La mamma di Giorgia: "Noi condannati all'ergastolo del dolore"

Una lettera, dopo l'assoluzione del giovane che guidava l'auto su cui si trovava la giovane brindisina

Riceviamo e pubblichiamo una lettera della signora Anna Donateo, mamma di Giorgia Zuccaro, la ragazza di Brindisi che perse la vita nell'incidente stradale avvenuto nella notte tra il 4 e il 5 giugno 2011 in via Cappuccini.
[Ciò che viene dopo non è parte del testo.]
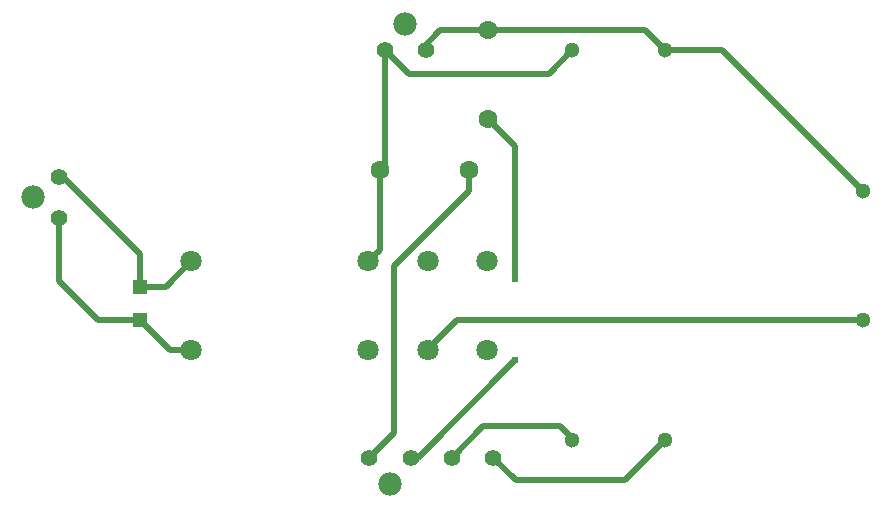
<source format=gbr>
G04 #@! TF.FileFunction,Copper,L1,Top,Signal*
%FSLAX46Y46*%
G04 Gerber Fmt 4.6, Leading zero omitted, Abs format (unit mm)*
G04 Created by KiCad (PCBNEW 4.0.7-e2-6376~58~ubuntu16.04.1) date Mon Nov 27 21:16:57 2017*
%MOMM*%
%LPD*%
G01*
G04 APERTURE LIST*
%ADD10C,0.100000*%
%ADD11C,1.800000*%
%ADD12C,1.300000*%
%ADD13R,1.200000X1.200000*%
%ADD14C,1.600000*%
%ADD15C,1.397000*%
%ADD16C,1.981000*%
%ADD17C,0.609600*%
%ADD18C,0.508000*%
G04 APERTURE END LIST*
D10*
D11*
X137094000Y-105530000D03*
X137094000Y-113030000D03*
X132094000Y-113030000D03*
X117094000Y-113030000D03*
X117094000Y-105530000D03*
X132094000Y-105530000D03*
X142094000Y-113030000D03*
X142094000Y-105530000D03*
D12*
X173990000Y-110490000D03*
X173990000Y-99590000D03*
D13*
X112776000Y-107693000D03*
X112776000Y-110493000D03*
D14*
X142240000Y-93472000D03*
X142250000Y-85972000D03*
X140589000Y-97790000D03*
X133089000Y-97780000D03*
D15*
X133477000Y-87630000D03*
X136977000Y-87630000D03*
D16*
X135227000Y-85400000D03*
D15*
X105918000Y-101854000D03*
X105918000Y-98354000D03*
D16*
X103688000Y-100104000D03*
D15*
X135664000Y-122174000D03*
X132164000Y-122174000D03*
D16*
X133914000Y-124404000D03*
D15*
X139164000Y-122174000D03*
X142664000Y-122174000D03*
D12*
X157226000Y-120650000D03*
X157226000Y-87650000D03*
X149352000Y-120650000D03*
X149352000Y-87650000D03*
D17*
X144526000Y-113919000D03*
X144526000Y-107061000D03*
D18*
X112776000Y-107693000D02*
X114931000Y-107693000D01*
X114931000Y-107693000D02*
X117094000Y-105530000D01*
X105918000Y-98354000D02*
X106228000Y-98354000D01*
X106228000Y-98354000D02*
X112776000Y-104902000D01*
X112776000Y-104902000D02*
X112776000Y-107693000D01*
X112014000Y-110493000D02*
X112779000Y-110493000D01*
X112779000Y-110493000D02*
X115316000Y-113030000D01*
X115316000Y-113030000D02*
X117094000Y-113030000D01*
X105918000Y-101854000D02*
X105918000Y-107188000D01*
X109223000Y-110493000D02*
X112014000Y-110493000D01*
X112014000Y-110493000D02*
X112776000Y-110493000D01*
X105918000Y-107188000D02*
X109223000Y-110493000D01*
X142240000Y-93472000D02*
X144526000Y-95758000D01*
X144526000Y-113919000D02*
X136271000Y-122174000D01*
X144526000Y-95758000D02*
X144526000Y-107061000D01*
X136271000Y-122174000D02*
X135664000Y-122174000D01*
X142250000Y-85972000D02*
X155548000Y-85972000D01*
X155548000Y-85972000D02*
X157226000Y-87650000D01*
X136596000Y-87630000D02*
X136596000Y-87559000D01*
X136596000Y-87559000D02*
X138183000Y-85972000D01*
X138183000Y-85972000D02*
X142250000Y-85972000D01*
X157226000Y-87650000D02*
X162050000Y-87650000D01*
X162050000Y-87650000D02*
X173990000Y-99590000D01*
X140589000Y-97790000D02*
X140589000Y-99568000D01*
X134239000Y-120099000D02*
X132164000Y-122174000D01*
X134239000Y-105918000D02*
X134239000Y-120099000D01*
X140589000Y-99568000D02*
X134239000Y-105918000D01*
X133089000Y-97780000D02*
X133089000Y-104535000D01*
X133089000Y-104535000D02*
X132094000Y-105530000D01*
X133477000Y-87630000D02*
X135509000Y-89662000D01*
X147340000Y-89662000D02*
X149352000Y-87650000D01*
X135509000Y-89662000D02*
X147340000Y-89662000D01*
X133477000Y-87630000D02*
X133477000Y-97392000D01*
X133477000Y-97392000D02*
X133089000Y-97780000D01*
X133096000Y-97392000D02*
X132708000Y-97780000D01*
X149352000Y-120650000D02*
X149352000Y-120523000D01*
X149352000Y-120523000D02*
X148336000Y-119507000D01*
X148336000Y-119507000D02*
X141831000Y-119507000D01*
X141831000Y-119507000D02*
X139164000Y-122174000D01*
X157226000Y-120650000D02*
X153797000Y-124079000D01*
X144569000Y-124079000D02*
X142664000Y-122174000D01*
X153797000Y-124079000D02*
X144569000Y-124079000D01*
X139573000Y-110490000D02*
X173990000Y-110490000D01*
X137094000Y-112969000D02*
X139573000Y-110490000D01*
X137094000Y-113030000D02*
X137094000Y-112969000D01*
M02*

</source>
La Corte d'Appello di Lecce, l'altro ieri, dichiarando prescritti i reati di guida in stato di ebbrezza, sotto l'effetto di sostanze stupefacenti e senza patente, e insussistente la circostanza dell'omicidio colposo, ha assolto Giuseppe Lonoce, l'unico imputato finito sotto processo con l'accusa di omicidio colposo, ribaltando l'esito del giudizio del Tribunale di Brindisi. In primo grado il brindisno era stato condannato a quattro anni e tre mesi. Bisognerà ora attendere le motivazioni della sentenza.

Gentile direttore, sono Anna Donateo, la mamma di Giorgia Zuccaro che ci ha lasciato  il 5 giugno del 2011.  Desidero poter esprimere il mio pensiero in merito alla sentenza della Corte d’Appello di Lecce come nell’articolo da voi scritto e pubblicato in data 30 ottobre 2018. Volevo ringraziare i giudici di questa Corte  per la sentenza emessa riguardo l’omicidio di mia figlia: “il fatto non sussiste"

Anna Donateo, mamma di Giorgia ZuccaroEd allora se così è, oggi per me che ho messo al mondo Giorgia, che ho amato e continuo ad amare più della mia vita, dovrebbe essere un giorno felice: posso finalmente smettere di credere  che Giorgia non ci sia più; posso pensare che un destino infame e maledetto non le abbia fatto incontrare il suo assassino che, come appurato,ubriaco, sotto effetto di stupefacenti e senza patente (sospesa in precedenza a causa di altri misfatti), ha causato quell’incidente mortale. 

Posso finalmente farmi scaldare dal calore del sole e  spettinare dal vento senza pensare che tutto questo  sia inesorabilmente negato a mia figlia.; posso sentire lo squillo del telefono con la voce di Giorgia che mi dice: mamma che c’è di buono da mangiare, sto tornando a casa!

Invece, no, non posso!!! Chi ha ucciso mia figlia ha avuto “l’assoluzione”, mentre la nostra famiglia con l’assenza di Giorgia, è stata condannata all’ergastolo del dolore. Mai più sentiremo la sua voce, mai più ci stringeremo nei suoi abbracci, mai più prenderò il suo viso fra le mani per riempirlo di baci. Nessuno cercava vendetta, non ci appartiene, ma giustizia sì! Avevamo fiducia nella “Giustizia”, quella che dà a chi trasgredisce la giusta condanna.